Collection entries:
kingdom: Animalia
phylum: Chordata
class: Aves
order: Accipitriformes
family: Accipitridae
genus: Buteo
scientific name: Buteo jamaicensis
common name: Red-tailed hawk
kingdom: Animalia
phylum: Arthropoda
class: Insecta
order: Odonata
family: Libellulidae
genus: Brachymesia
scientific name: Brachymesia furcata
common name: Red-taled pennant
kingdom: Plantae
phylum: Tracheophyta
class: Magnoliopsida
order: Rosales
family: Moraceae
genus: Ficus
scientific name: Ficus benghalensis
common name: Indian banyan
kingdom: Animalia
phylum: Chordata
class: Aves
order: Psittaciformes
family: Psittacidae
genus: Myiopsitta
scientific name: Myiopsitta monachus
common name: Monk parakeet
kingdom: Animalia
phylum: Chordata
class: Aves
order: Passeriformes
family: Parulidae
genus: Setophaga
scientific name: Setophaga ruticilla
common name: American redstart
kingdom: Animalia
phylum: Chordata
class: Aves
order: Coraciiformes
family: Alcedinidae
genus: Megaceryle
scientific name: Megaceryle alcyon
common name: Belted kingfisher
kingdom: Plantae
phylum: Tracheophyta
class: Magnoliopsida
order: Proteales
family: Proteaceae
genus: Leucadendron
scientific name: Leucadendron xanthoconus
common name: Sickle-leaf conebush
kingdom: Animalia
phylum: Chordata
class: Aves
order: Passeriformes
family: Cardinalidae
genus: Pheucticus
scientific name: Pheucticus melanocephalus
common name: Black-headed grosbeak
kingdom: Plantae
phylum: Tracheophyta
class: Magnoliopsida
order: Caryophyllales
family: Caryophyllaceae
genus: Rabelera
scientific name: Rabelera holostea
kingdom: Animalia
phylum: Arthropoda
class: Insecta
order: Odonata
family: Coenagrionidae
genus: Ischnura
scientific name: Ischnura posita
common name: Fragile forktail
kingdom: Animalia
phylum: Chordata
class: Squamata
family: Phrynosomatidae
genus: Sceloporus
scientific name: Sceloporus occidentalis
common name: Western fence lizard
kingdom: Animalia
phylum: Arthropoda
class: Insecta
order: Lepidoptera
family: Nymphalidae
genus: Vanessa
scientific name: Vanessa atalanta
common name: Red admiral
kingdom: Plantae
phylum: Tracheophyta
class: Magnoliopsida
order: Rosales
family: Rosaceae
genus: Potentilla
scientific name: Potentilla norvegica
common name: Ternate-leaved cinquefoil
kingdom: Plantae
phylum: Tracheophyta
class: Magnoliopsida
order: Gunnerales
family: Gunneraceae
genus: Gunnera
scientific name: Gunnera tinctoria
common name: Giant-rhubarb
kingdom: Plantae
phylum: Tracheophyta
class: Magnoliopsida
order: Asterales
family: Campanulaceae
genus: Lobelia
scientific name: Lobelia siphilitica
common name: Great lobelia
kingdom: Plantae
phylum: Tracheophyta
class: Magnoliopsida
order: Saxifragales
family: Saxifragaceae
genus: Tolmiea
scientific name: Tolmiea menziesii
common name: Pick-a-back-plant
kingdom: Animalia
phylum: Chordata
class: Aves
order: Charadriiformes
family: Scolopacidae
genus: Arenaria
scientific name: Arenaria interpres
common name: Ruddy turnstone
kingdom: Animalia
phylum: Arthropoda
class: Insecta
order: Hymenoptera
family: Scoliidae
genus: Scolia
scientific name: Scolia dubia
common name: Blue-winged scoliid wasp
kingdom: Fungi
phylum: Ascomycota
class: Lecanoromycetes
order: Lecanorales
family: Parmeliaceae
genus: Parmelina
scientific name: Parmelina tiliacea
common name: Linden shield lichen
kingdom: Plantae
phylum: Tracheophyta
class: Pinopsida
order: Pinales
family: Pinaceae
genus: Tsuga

THE REQUEST:
Print every line of the material above, character for character and in the same order.

WRITTEN RESPONSE:
kingdom: Animalia
phylum: Chordata
class: Aves
order: Accipitriformes
family: Accipitridae
genus: Buteo
scientific name: Buteo jamaicensis
common name: Red-tailed hawk
kingdom: Animalia
phylum: Arthropoda
class: Insecta
order: Odonata
family: Libellulidae
genus: Brachymesia
scientific name: Brachymesia furcata
common name: Red-taled pennant
kingdom: Plantae
phylum: Tracheophyta
class: Magnoliopsida
order: Rosales
family: Moraceae
genus: Ficus
scientific name: Ficus benghalensis
common name: Indian banyan
kingdom: Animalia
phylum: Chordata
class: Aves
order: Psittaciformes
family: Psittacidae
genus: Myiopsitta
scientific name: Myiopsitta monachus
common name: Monk parakeet
kingdom: Animalia
phylum: Chordata
class: Aves
order: Passeriformes
family: Parulidae
genus: Setophaga
scientific name: Setophaga ruticilla
common name: American redstart
kingdom: Animalia
phylum: Chordata
class: Aves
order: Coraciiformes
family: Alcedinidae
genus: Megaceryle
scientific name: Megaceryle alcyon
common name: Belted kingfisher
kingdom: Plantae
phylum: Tracheophyta
class: Magnoliopsida
order: Proteales
family: Proteaceae
genus: Leucadendron
scientific name: Leucadendron xanthoconus
common name: Sickle-leaf conebush
kingdom: Animalia
phylum: Chordata
class: Aves
order: Passeriformes
family: Cardinalidae
genus: Pheucticus
scientific name: Pheucticus melanocephalus
common name: Black-headed grosbeak
kingdom: Plantae
phylum: Tracheophyta
class: Magnoliopsida
order: Caryophyllales
family: Caryophyllaceae
genus: Rabelera
scientific name: Rabelera holostea
kingdom: Animalia
phylum: Arthropoda
class: Insecta
order: Odonata
family: Coenagrionidae
genus: Ischnura
scientific name: Ischnura posita
common name: Fragile forktail
kingdom: Animalia
phylum: Chordata
class: Squamata
family: Phrynosomatidae
genus: Sceloporus
scientific name: Sceloporus occidentalis
common name: Western fence lizard
kingdom: Animalia
phylum: Arthropoda
class: Insecta
order: Lepidoptera
family: Nymphalidae
genus: Vanessa
scientific name: Vanessa atalanta
common name: Red admiral
kingdom: Plantae
phylum: Tracheophyta
class: Magnoliopsida
order: Rosales
family: Rosaceae
genus: Potentilla
scientific name: Potentilla norvegica
common name: Ternate-leaved cinquefoil
kingdom: Plantae
phylum: Tracheophyta
class: Magnoliopsida
order: Gunnerales
family: Gunneraceae
genus: Gunnera
scientific name: Gunnera tinctoria
common name: Giant-rhubarb
kingdom: Plantae
phylum: Tracheophyta
class: Magnoliopsida
order: Asterales
family: Campanulaceae
genus: Lobelia
scientific name: Lobelia siphilitica
common name: Great lobelia
kingdom: Plantae
phylum: Tracheophyta
class: Magnoliopsida
order: Saxifragales
family: Saxifragaceae
genus: Tolmiea
scientific name: Tolmiea menziesii
common name: Pick-a-back-plant
kingdom: Animalia
phylum: Chordata
class: Aves
order: Charadriiformes
family: Scolopacidae
genus: Arenaria
scientific name: Arenaria interpres
common name: Ruddy turnstone
kingdom: Animalia
phylum: Arthropoda
class: Insecta
order: Hymenoptera
family: Scoliidae
genus: Scolia
scientific name: Scolia dubia
common name: Blue-winged scoliid wasp
kingdom: Fungi
phylum: Ascomycota
class: Lecanoromycetes
order: Lecanorales
family: Parmeliaceae
genus: Parmelina
scientific name: Parmelina tiliacea
common name: Linden shield lichen
kingdom: Plantae
phylum: Tracheophyta
class: Pinopsida
order: Pinales
family: Pinaceae
genus: Tsuga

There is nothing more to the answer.